**Provided text**
# Jeden hot a druhý čehý



## aileverte

I would be grateful if someone could tell me what this saying means. I have it in a film by Karel Kachyna, Noc nevesty, in the negative form: 

nikdo není cehý a nikdo není hot

For some reason, neither "hot" nor "čehý" comes up in any of the available dictionaries. Are these words shortened forms of other words? (Like "hotov" perhaps?)

Thank you! Your answer will be much appreciated!


----------



## winpoj

"Hot" and "čehý" are instructions for horses to go left or right (don't remember which is which).

"Jeden hot a druhý čehý" describes lack of harmony / concerted effort. If you have one horse going right and the other left, your cart will not get very far.


----------



## Petra123

Winpoj is right.

**Parts of the exercise**
1. Answer these questions about the forum thread on the Czech saying:
(a) In which film by Karel Kachyna did the first poster hear the saying?
(b) According to winpoj, what are "hot" and "čehý"?
(c) What does "Jeden hot a druhý čehý" describe?
2. Write the next post in the forum thread on the Czech saying "Jeden hot a druhý čehý."
The data that follows has nothing to do with the thread about the Czech saying.

**Data lines**
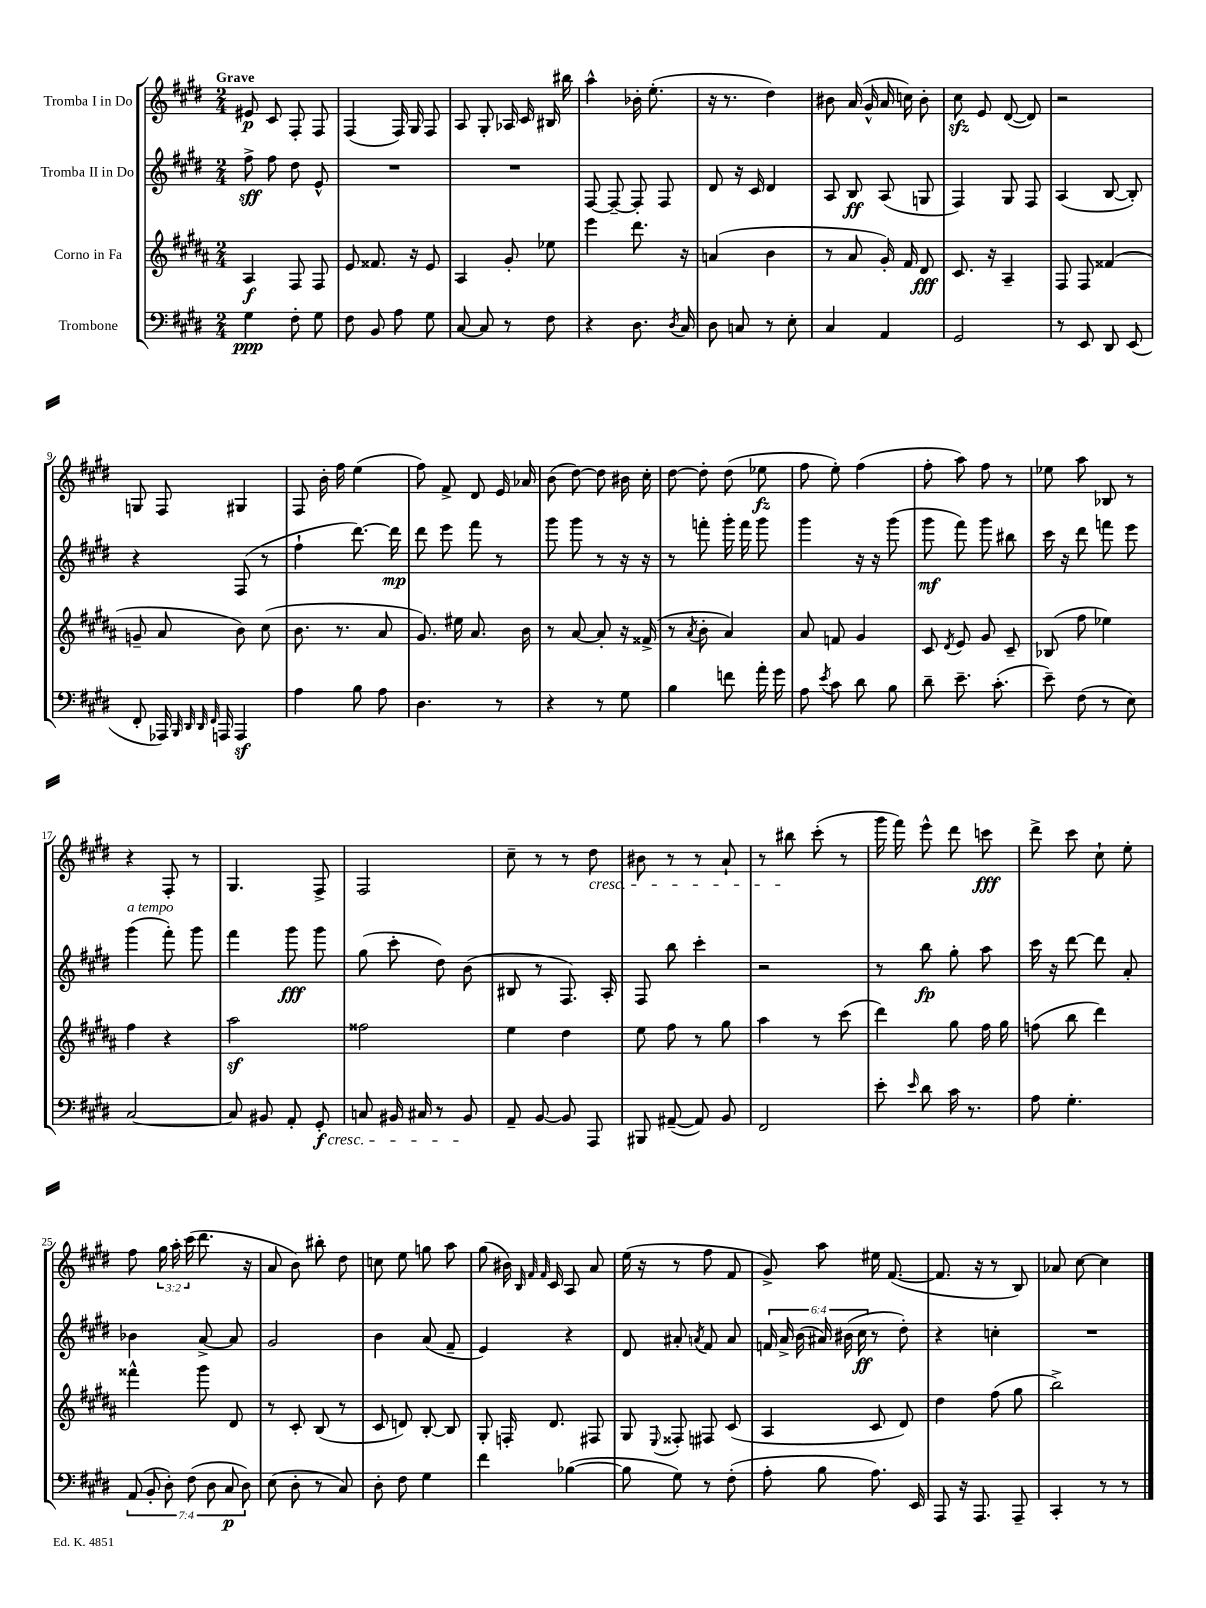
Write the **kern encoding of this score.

**Solved tasks**
1.
(a) Noc nevesty.
(b) Instructions for horses to go left or right.
(c) A lack of harmony or concerted effort.

2.
"Hot" means "to the right" while "čehý" "to the left".

Although it's still used by people around horses, most people use it just in the saying that you've mentioned: "jeden hot, druhý čehý". That might be the reason why you couldn't find it.

I'd say it's unusual to hear it in a negative form and, unfortunately, I haven't seen the movie. However, I guess in this case it might describe indifferent people, people without any opinions.


----------



## aileverte

Thank you both, winpoj & Petra123. This makes a lot of sense now.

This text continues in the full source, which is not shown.